The encounter that changed Franciacorta happened in 1955, when a young oenologist called Franco Ziliani was shown into the drawing room of Palazzo Lana to advise count Guido Berlucchi on a troublesome estate white. Ziliani's counter-proposal, to attempt a bottle-fermented sparkling wine in the French style, found a willing listener. Together with their friend Giorgio Lanciani, the three pursued an idea that had no precedent in Italy at the time, and in 1961 they sealed three thousand bottles of Pinot di Franciacorta. Uncorked the following year, those bottles became the founding act of an entire denomination.
Six decades later the project is run by Ziliani's three children, Cristina, Arturo and Paolo, who launched the Berlucchi '61, Berlucchi '61 Nature and Palazzo Lana Riserva ranges and steered the company toward an explicit sustainability platform. The estate is the largest single producer in Franciacorta and the unofficial reference point for the appellation's metodo classico canon, with a portfolio that combines Cuvee Imperiale's accessible identity with the upper-tier Palazzo Lana Riserva.
The vineyards are the heart of the operation. Berlucchi works 85 hectares of estate plots and draws from roughly 450 hectares more through long-standing partner growers. The estate vineyards have been certified organic since 2016, with infrared mapping, soil-biodiversity analysis and selective harvest replacing routine inputs. The team has also published annual sustainability reports since 2019, measured its carbon footprint under ISO 14064 for over a decade, and experiments with native varieties such as Erbamat alongside the appellation's pillars Chardonnay and Pinot Nero.

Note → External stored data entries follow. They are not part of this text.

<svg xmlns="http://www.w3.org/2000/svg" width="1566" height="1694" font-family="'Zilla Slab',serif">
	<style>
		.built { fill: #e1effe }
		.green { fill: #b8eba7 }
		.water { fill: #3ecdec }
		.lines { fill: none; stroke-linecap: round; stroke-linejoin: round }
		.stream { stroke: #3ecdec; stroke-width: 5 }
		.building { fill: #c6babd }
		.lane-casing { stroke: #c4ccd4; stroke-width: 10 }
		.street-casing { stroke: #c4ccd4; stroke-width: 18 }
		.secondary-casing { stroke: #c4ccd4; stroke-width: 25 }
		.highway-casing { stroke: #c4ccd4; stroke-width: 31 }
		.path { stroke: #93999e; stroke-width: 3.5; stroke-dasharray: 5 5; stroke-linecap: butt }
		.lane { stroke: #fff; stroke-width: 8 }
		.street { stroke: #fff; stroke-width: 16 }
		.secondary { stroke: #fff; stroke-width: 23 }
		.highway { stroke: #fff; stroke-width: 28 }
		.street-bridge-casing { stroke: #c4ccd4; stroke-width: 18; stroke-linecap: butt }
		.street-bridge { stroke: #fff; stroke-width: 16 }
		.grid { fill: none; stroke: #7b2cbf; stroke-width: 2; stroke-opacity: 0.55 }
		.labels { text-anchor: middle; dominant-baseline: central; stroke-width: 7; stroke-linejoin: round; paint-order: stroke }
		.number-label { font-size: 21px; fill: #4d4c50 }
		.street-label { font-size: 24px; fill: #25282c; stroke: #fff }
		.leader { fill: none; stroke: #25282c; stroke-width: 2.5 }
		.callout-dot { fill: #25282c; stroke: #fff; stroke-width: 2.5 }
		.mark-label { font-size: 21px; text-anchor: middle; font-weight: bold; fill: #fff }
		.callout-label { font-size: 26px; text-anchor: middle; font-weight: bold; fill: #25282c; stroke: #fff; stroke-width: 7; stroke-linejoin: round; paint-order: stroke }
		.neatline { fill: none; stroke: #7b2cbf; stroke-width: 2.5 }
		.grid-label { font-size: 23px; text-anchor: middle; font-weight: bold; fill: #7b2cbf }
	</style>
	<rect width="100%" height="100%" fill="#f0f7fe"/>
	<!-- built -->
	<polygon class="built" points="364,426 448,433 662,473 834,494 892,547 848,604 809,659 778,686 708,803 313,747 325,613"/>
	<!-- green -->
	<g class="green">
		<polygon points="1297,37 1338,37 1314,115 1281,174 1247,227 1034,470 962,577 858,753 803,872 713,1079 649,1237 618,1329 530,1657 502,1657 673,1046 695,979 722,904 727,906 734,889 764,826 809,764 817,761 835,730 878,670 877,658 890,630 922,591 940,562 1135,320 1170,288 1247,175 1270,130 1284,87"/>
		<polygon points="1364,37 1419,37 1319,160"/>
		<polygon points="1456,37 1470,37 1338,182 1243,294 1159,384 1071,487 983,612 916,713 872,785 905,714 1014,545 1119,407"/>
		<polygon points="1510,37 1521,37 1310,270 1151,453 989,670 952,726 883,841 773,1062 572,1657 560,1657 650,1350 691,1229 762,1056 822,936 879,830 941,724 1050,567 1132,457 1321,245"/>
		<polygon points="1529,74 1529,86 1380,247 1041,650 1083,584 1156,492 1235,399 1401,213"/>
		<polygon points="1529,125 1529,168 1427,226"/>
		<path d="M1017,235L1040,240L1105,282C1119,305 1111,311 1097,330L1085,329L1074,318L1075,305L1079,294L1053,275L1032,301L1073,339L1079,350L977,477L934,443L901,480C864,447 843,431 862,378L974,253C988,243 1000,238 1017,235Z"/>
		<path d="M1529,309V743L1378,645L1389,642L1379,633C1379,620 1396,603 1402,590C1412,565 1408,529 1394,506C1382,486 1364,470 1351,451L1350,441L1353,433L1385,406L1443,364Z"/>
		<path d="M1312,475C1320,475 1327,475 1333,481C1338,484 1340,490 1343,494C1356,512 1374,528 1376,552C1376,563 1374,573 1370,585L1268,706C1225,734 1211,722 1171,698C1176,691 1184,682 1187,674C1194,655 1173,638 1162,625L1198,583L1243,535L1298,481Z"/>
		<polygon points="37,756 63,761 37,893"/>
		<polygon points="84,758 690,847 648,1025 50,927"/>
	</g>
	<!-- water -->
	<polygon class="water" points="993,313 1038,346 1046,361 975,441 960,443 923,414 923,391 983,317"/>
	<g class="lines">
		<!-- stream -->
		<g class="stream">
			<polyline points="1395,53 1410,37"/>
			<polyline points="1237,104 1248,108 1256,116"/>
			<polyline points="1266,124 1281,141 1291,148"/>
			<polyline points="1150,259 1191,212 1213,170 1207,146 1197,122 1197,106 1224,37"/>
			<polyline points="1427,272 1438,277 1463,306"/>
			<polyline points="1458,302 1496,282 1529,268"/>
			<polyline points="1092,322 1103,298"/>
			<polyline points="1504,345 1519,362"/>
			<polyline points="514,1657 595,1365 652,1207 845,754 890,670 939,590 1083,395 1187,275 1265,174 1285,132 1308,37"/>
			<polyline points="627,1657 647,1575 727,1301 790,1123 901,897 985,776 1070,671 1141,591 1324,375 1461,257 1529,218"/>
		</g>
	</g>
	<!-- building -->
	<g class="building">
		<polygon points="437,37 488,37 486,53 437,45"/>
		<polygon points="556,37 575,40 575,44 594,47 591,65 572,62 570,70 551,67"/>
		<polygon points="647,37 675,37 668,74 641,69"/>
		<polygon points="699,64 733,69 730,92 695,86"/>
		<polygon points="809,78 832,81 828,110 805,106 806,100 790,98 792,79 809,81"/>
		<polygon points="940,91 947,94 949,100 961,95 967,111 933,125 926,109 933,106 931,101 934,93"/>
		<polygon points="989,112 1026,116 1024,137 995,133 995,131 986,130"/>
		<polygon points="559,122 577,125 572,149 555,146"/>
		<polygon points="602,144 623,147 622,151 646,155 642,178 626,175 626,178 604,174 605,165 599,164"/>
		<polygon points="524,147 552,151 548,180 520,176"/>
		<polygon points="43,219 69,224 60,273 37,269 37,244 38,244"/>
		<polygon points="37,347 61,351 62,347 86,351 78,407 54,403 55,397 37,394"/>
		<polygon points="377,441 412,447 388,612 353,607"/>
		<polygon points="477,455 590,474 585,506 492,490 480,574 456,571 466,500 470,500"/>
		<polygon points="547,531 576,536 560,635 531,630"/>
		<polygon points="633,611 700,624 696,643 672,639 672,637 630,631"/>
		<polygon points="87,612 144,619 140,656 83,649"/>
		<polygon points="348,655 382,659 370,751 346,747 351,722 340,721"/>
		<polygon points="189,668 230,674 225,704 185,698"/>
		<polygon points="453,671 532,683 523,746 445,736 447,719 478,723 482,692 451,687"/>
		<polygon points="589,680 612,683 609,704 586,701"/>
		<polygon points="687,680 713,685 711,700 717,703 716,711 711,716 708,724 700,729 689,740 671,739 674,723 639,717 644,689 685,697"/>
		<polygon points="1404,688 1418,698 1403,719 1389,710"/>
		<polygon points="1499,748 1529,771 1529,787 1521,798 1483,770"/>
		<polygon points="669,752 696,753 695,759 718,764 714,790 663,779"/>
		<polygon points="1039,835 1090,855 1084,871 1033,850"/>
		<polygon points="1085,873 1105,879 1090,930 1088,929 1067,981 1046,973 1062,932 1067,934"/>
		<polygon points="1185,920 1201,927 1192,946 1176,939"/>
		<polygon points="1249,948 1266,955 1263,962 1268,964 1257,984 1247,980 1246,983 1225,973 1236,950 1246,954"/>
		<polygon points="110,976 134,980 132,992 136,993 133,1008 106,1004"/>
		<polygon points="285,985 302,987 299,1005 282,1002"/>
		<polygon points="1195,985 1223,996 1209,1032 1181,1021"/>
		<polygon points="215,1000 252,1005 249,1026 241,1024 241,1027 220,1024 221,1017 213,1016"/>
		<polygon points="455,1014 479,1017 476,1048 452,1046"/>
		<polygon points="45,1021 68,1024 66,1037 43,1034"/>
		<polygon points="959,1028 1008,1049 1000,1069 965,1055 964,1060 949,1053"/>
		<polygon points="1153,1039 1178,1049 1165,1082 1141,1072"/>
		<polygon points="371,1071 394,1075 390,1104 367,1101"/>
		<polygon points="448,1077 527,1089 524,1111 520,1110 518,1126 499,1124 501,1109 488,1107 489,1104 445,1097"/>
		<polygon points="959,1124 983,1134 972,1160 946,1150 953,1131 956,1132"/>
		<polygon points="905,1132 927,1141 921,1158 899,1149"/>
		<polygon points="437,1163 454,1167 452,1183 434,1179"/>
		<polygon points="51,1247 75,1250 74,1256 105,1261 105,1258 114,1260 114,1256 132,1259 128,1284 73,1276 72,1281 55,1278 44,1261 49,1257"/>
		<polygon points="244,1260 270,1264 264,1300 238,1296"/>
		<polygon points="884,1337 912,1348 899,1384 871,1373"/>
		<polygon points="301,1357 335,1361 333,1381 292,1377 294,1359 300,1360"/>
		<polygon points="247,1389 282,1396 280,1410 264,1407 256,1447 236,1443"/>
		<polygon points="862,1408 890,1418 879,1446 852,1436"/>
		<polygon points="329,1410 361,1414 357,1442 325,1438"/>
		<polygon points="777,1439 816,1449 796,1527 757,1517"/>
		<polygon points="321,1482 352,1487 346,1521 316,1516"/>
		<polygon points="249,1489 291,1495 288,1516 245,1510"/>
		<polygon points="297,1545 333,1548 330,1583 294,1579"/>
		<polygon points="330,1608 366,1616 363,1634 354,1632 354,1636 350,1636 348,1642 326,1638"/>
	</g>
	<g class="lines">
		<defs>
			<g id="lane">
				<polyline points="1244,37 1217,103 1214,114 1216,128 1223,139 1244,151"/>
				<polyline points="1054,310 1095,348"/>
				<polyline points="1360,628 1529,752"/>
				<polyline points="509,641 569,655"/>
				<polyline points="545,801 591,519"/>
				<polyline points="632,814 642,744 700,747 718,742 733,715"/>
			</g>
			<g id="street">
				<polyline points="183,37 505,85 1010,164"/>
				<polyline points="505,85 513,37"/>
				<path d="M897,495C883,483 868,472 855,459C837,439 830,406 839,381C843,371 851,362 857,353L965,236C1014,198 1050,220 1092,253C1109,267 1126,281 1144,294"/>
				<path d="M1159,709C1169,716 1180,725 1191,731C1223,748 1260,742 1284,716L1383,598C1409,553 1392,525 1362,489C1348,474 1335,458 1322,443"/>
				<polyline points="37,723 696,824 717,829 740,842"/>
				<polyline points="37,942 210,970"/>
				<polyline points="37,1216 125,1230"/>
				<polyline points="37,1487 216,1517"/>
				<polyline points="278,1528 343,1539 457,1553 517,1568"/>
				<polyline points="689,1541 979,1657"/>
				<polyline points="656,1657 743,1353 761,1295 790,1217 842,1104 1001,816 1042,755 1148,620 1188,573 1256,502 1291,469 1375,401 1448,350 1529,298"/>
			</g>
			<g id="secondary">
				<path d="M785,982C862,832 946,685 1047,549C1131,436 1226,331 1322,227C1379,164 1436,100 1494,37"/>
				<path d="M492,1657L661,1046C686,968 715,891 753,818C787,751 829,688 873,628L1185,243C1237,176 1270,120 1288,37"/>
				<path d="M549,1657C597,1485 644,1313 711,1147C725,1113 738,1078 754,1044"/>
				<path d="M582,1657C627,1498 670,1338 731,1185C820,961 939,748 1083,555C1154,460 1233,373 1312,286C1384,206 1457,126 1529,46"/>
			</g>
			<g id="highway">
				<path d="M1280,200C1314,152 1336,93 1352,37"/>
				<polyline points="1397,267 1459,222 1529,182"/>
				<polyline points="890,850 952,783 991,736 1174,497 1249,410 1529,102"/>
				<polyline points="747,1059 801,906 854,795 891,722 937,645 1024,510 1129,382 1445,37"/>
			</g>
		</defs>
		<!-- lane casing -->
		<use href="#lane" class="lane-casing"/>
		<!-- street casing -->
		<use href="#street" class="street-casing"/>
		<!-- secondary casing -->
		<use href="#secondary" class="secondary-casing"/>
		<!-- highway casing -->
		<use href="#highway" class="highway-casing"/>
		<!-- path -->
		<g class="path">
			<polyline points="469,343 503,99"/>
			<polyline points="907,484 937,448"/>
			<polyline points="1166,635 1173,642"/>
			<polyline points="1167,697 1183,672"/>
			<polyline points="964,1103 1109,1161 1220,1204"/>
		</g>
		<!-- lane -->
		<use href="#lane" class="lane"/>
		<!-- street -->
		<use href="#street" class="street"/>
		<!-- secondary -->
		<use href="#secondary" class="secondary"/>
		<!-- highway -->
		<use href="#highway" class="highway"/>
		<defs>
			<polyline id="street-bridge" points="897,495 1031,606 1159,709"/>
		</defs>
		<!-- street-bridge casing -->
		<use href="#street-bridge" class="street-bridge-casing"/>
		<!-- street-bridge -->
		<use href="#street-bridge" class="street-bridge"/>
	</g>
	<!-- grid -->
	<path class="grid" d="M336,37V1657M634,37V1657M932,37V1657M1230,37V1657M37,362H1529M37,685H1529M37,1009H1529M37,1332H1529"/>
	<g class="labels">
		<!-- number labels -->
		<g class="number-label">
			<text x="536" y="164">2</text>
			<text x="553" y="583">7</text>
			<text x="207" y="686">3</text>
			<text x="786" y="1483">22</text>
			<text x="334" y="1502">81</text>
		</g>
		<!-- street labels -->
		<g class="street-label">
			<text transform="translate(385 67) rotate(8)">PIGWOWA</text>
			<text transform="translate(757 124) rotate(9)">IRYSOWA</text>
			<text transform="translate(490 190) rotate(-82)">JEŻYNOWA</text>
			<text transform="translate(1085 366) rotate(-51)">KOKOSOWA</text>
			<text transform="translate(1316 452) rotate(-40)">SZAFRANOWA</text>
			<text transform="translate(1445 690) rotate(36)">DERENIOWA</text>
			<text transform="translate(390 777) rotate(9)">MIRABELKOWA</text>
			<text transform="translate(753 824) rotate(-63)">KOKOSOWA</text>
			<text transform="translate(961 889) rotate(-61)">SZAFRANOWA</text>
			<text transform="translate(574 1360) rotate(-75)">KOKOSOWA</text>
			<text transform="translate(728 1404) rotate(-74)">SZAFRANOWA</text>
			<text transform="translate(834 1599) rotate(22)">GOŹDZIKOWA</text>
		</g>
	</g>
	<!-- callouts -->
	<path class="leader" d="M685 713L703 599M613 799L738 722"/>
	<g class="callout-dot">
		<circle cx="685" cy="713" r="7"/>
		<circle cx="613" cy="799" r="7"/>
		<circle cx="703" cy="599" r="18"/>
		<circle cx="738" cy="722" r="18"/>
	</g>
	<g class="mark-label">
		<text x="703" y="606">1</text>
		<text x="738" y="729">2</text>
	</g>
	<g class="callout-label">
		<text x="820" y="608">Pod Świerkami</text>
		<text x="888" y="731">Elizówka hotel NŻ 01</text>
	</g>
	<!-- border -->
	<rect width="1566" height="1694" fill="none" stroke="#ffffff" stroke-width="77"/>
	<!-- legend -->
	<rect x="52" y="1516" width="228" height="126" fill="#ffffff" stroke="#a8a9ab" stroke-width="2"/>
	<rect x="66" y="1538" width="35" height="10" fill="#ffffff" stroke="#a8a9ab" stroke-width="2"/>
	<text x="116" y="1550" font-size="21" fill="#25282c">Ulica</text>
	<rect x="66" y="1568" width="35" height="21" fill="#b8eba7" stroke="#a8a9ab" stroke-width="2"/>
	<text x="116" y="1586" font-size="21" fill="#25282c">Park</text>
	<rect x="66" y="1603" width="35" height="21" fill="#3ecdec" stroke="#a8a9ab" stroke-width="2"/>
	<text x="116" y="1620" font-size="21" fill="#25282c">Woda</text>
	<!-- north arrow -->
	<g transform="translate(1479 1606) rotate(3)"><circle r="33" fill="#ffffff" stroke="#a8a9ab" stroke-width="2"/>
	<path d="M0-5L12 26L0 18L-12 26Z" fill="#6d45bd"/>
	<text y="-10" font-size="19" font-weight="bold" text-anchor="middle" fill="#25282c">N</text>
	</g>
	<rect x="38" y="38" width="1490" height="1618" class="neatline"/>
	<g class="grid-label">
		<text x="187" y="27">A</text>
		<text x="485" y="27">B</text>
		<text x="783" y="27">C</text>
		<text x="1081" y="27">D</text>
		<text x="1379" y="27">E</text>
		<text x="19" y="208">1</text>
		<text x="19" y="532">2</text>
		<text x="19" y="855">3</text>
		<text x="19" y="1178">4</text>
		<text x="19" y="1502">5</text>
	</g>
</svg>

The Palazzo Lana cellars sit ten metres underground in galleries that date to 1680, and they still age the estate's flagship cuvees. The historic spaces also keep the very first bottle of Franciacorta ever produced, and they double as the setting for guided tastings and occasional private events. Visits are run year-round by appointment via the official cellar booking site.
For anyone trying to understand modern Franciacorta, the Berlucchi name is the obvious starting point. The estate's scale, its early certification choices and the continuity of the founding family give it a different role from the boutique houses on the hills around it: it is the producer that explains, by its own range, how the appellation went from one experimental cuvee in 1961 to a strict modern production protocol still tightening today.